Daddy and I always went out salamandering in the springtime, so we knew where all the best spots were. When it was looking to be a fine warm wet night, he’d grab his camera and flashlights and we’d hit the vernal ponds looking for spotted salamanders. Because if a puddle party of spotted salamanders doesn’t inflate your soul, you’ve got more problems than can be addressed in church.

So he was the first to notice when they started paving them over. Ditches were gratuitously filled in, damp spots were erased. As an educated man who married a nice Lutheran woman, he didn’t have access to a lot of salt in his vocabulary, and had to make up for it with actual eloquence, delivered in a preacher’s cadence and for the benefit of nobody’s ears but mine. The powers that be had seen every pond as a seep of contagion and an eyesore, and done their damnedest to eliminate them. I was young, and certainly understood the value of spotted salamanders, and if they represented even half the worth of the ponds, that made them quite worthy enough. Daddy had even more knowledge in the bank. I remember swatting bugs one hot summer day and whining “What good are mosquitoes anyway?” and Daddy didn’t miss a beat. “Frog food,” he said. Well then. Okay!

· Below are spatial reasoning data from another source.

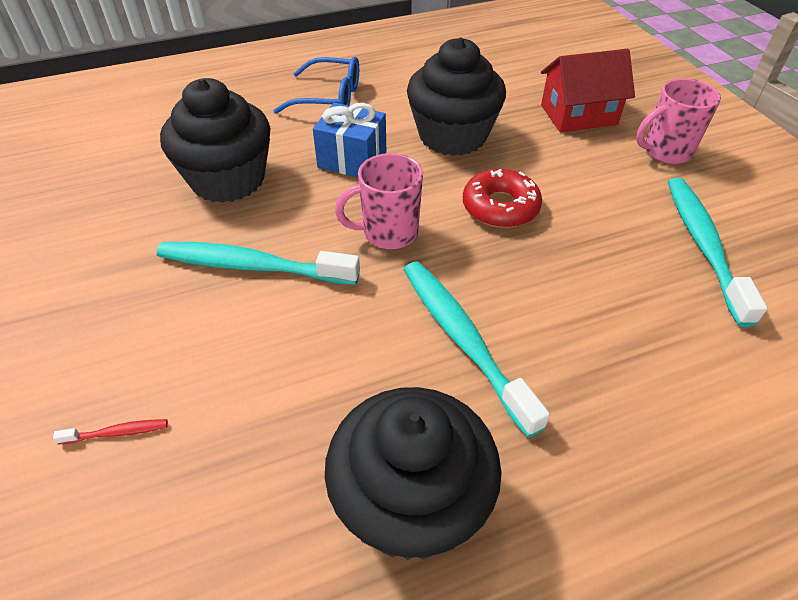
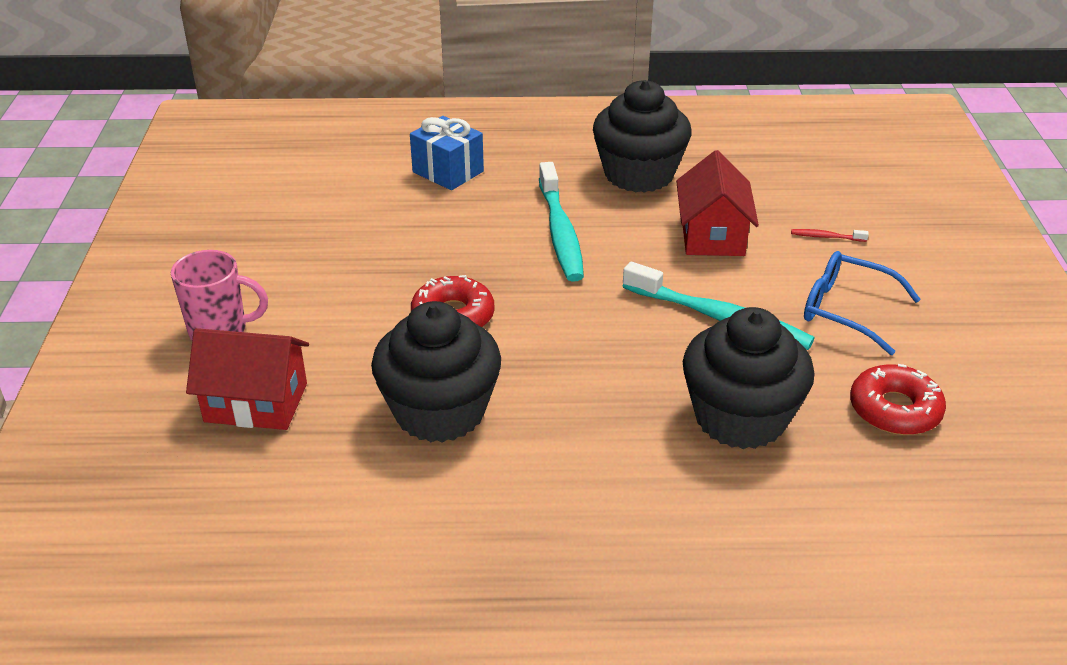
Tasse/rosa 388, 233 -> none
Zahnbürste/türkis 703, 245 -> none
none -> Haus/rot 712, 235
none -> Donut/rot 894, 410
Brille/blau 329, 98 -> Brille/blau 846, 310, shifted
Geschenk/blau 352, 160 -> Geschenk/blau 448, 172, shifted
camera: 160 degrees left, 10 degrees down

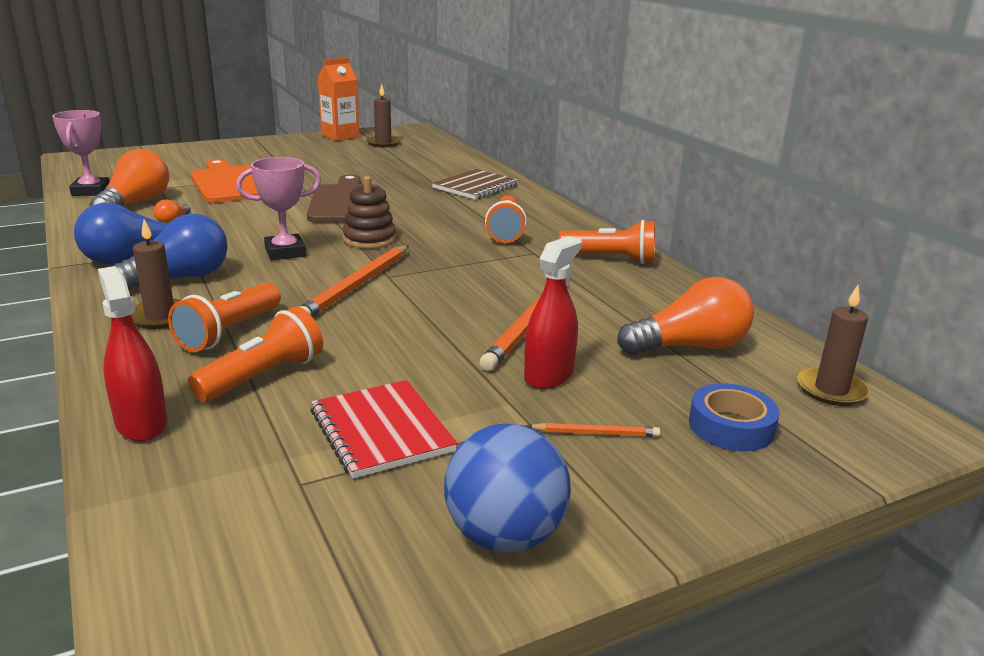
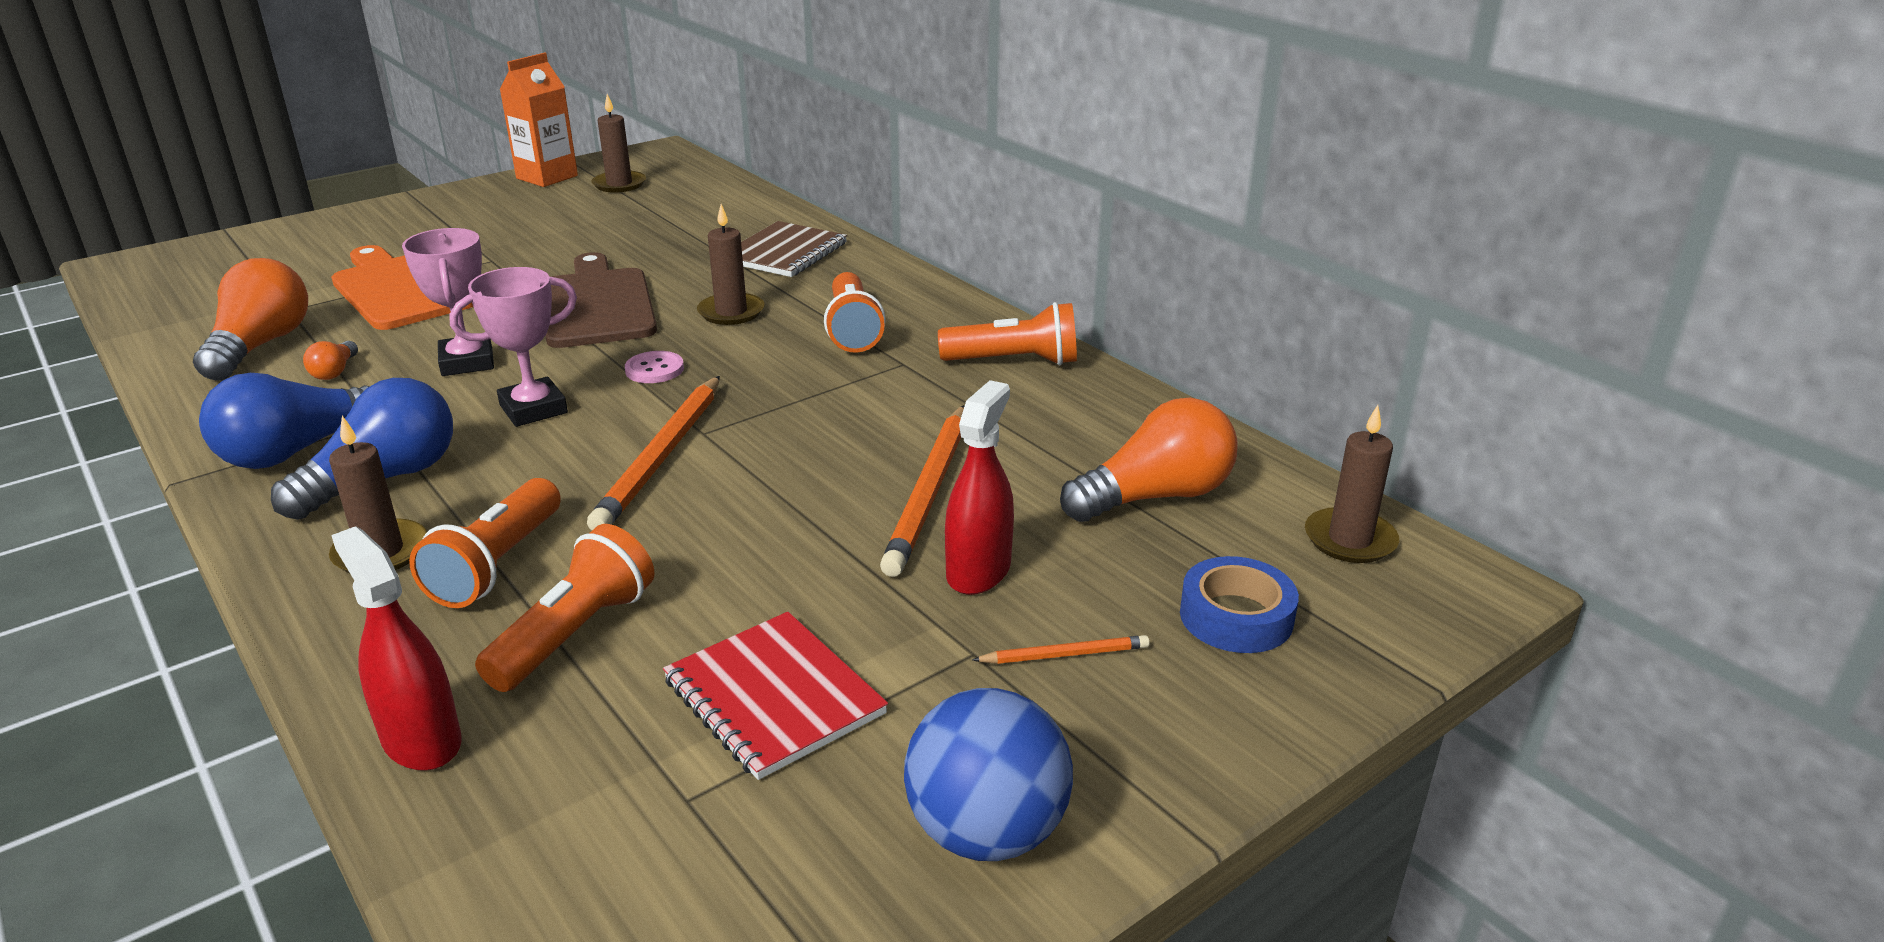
none -> Kerze/braun 731, 312
Pokal/rosa 91, 191 -> Pokal/rosa 467, 362, shifted
Stapelspielzeug/braun 369, 239 -> Knopf/rosa 654, 369
camera: 10 degrees left, 5 degrees up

People are, collectively, stupid. They’ll take an axe to an oak if they need a toothpick in December, and then complain about the lack of shade in July. Individual people can be pretty smart, but they get together and stupid right up.

It takes time and attention to learn what there is to learn in this world, but people, collectively, know a lot about wetlands now. All those boggy spots might appear to those without imagination to be worthless, but those people are as blind as they can be. Wetlands mitigate flooding, restore shorelines, filter water, sustain life, cache groundwater. For free. The Army Corps of Engineers can get as fancy as they please with concrete but they can’t come close to duplicating the value of the wetlands, and they don’t come cheap, neither.

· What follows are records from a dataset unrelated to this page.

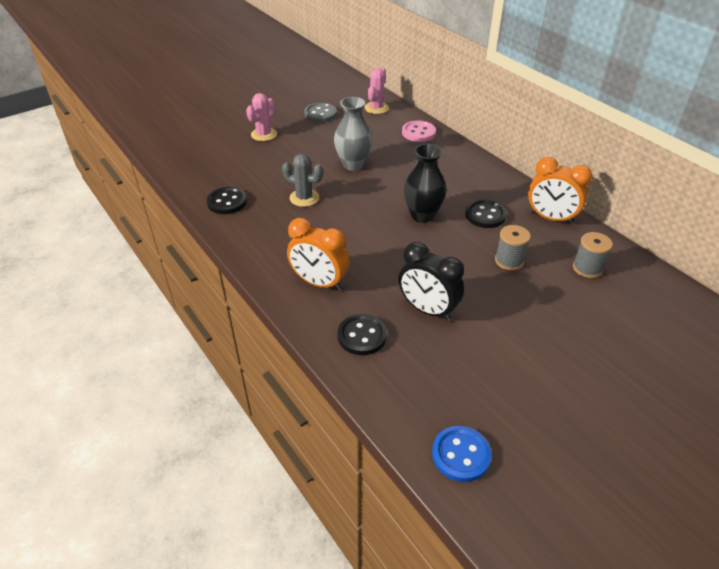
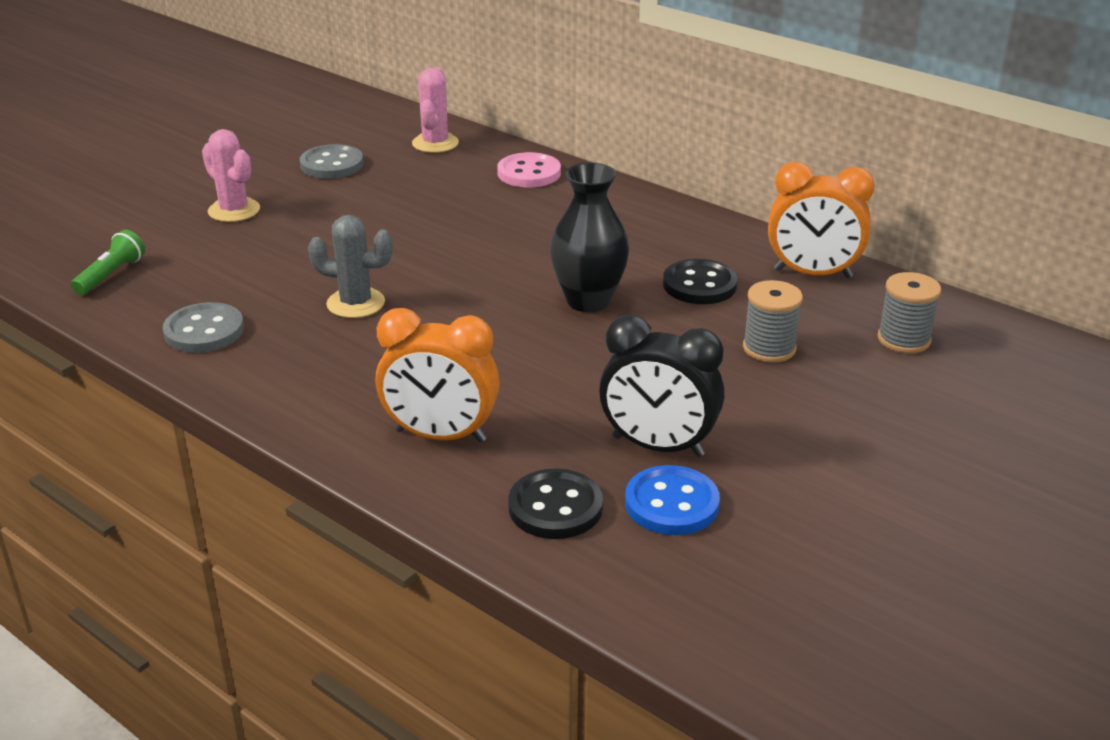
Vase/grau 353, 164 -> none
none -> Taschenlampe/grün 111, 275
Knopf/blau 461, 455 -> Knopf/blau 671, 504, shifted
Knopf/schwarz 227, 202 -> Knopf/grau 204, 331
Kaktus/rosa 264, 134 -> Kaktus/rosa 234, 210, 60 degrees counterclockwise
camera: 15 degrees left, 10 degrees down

Someone recently lurched into power with a promise to drain the swamp. A lot of people think he has broken that promise, because they see he has packed the pus-pockets of power with even more privateers and pirates than we had before. But they didn’t take him literally enough. The other day, just taking a break between drowning refugees and jacking off the Big Oil boys, he drained the swamp. He put the boot to the Clean Water Rule that protects wetlands. Apparently, it cuts into golf course profits.

Some people can look right at the magnificent, unmatched genius of nature and see nothing of worth–nothing as valuable as, say, a Walmart on a slab. Two main reasons: they’re greedy, and they’re stupid. Don’t underestimate the stupid. And so the trees come down, and the swamp is filled, and the concrete flows, and the Walmart pimples up, and the true bill is left for someone else to pay, down the line.

That’s who is in charge now. Someone who will mine your organs for their value on the black market and then rig you up with a respirator and dialysis and say, See? Good as new! Bummer about your liver. But some day someone’ll come up with a replacement for that, too. The best replacement, a beautiful thing, like you wouldn’t believe!